San Diego Mayor in Proposed Harassment Deal, Paper Says
San Diego Mayor Bob Filner, the first Democrat to lead the eighth-largest U.S. city since 1992, agreed to a proposal to resolve a sexual-harassment lawsuit brought against him by a former spokeswoman, U-T San Diego said.
The City Council will review the proposal tomorrow, the newspaper said, citing City Attorney Jan Goldsmith. He said all parties to the accord have agreed not to disclose any details until after the council meeting, according to KNSD-TV’s website.
Filner, 70, has resisted pressure to step down after more than a dozen women, including a retired rear admiral, a university dean and a great-grandmother, made accusations that included groping, using headlocks and making inappropriate comments. He took a two-week hiatus to receive counseling.
The entire City Council and California’s Democratic U.S. Senators Dianne Feinstein and Barbara Boxer have called for Filner to quit. The Democratic National Committee may vote this week on a resolution demanding his resignation. Chairwoman Debbie Wasserman Schultz, a U.S. representative from Florida, told him last month he should resign.
Goldsmith appeared yesterday with other city officials following a mediation session to announce that a proposed resolution had been reached. He said there would be no mediation today, NBC News affiliate KNSD said.
The mayor has apologized for “offending” women, though he said that his behavior fell short of sexual harassment.
The mediation between the mayor’s lawyers and Gloria Allred, attorney for Irene McCormack Jackson, Filner’s former communications director, began this week and were led by a retired federal judge. Also present were other city officials, including council President Todd Gloria, 35, a Democrat who would become acting mayor if Filner leaves office.
Neither Goldsmith nor Allred were available to comment yesterday after normal business hours.

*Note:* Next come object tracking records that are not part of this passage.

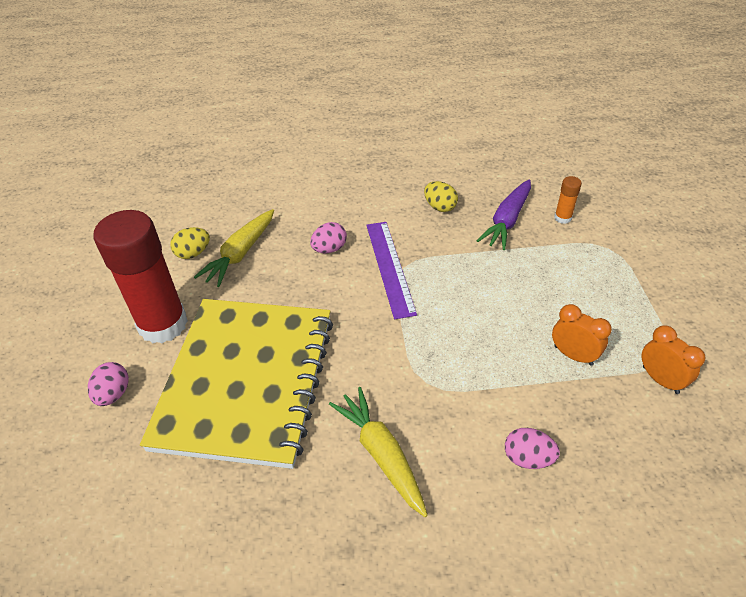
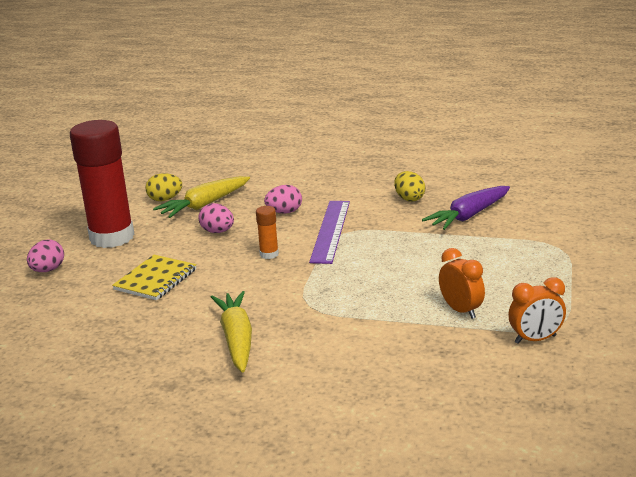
camera: 20 degrees right, 20 degrees down
yellow notebook [140,299,333,469] -> yellow notebook [112,255,196,300], size x0.41
pink egg [505,428,560,469] -> pink egg moved to [199,203,234,233]
orange glue stick [554,176,582,224] -> orange glue stick moved to [256,206,279,259]
orange clock [642,325,706,394] -> orange clock turned 90 degrees clockwise [509,277,566,344]

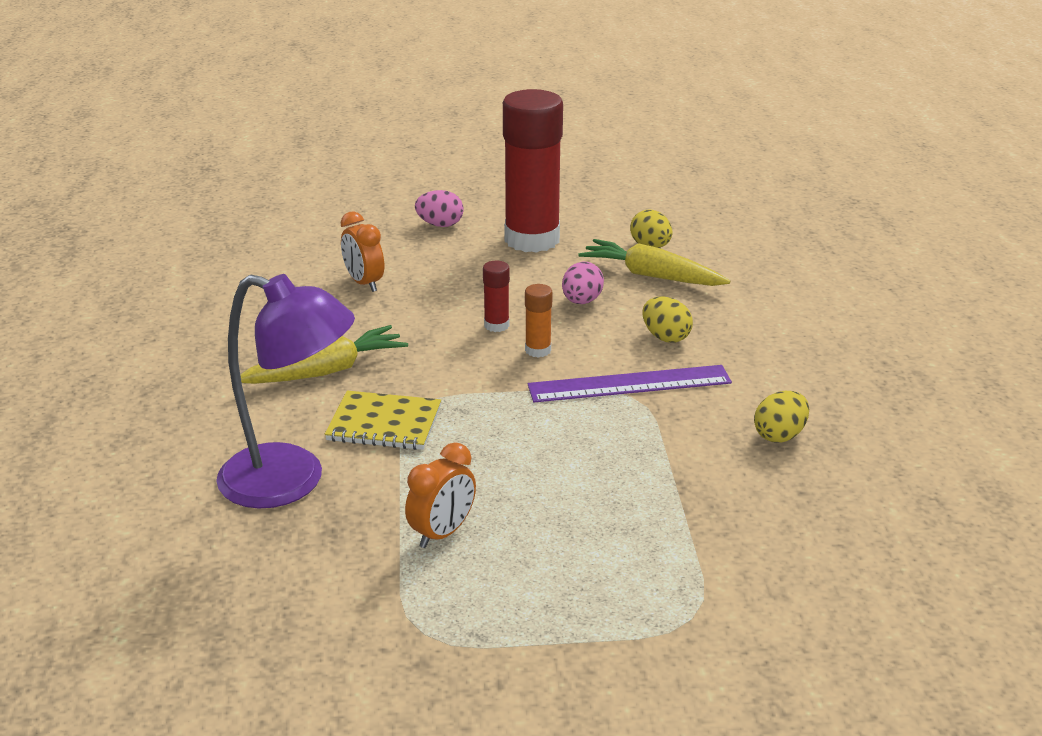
camera: 70 degrees right, 5 degrees up
yellow notebook [112,255,196,300] -> yellow notebook moved to [325,391,441,450]
pink egg [264,185,302,214] -> yellow egg [643,296,693,343]
purple carrot [422,186,510,230] -> none
orange clock [509,277,566,344] -> orange clock moved to [341,211,384,292]
none -> purple lamp [216,274,355,509]
none -> red glue stick [483,261,510,332]

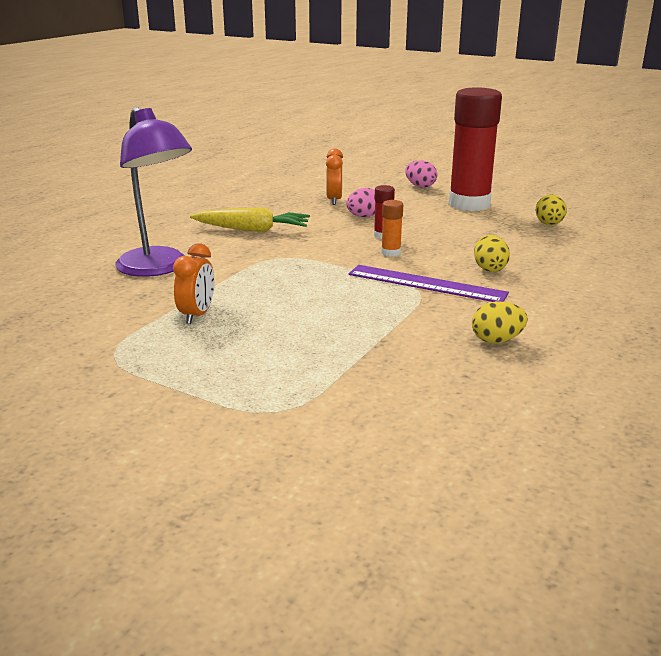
camera: 35 degrees right, 5 degrees down
yellow notebook [325,391,441,450] -> none
orange clock [405,442,476,548] -> orange clock turned 60 degrees counterclockwise [173,243,214,324]
pink egg [562,262,604,304] -> pink egg moved to [346,188,375,217]
yellow carrot [578,239,730,286] -> none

Filner was confronted publicly with the allegations July 11, when three former supporters met with reporters to say the mayor had made unwanted advances and inappropriate comments to women. Several women later stepped forward with similar claims, rising to 18 women as of Aug. 21. McCormack Jackson said Filner asked her to come to work without wearing underwear and held her in a headlock and sued Filner and the city July 22.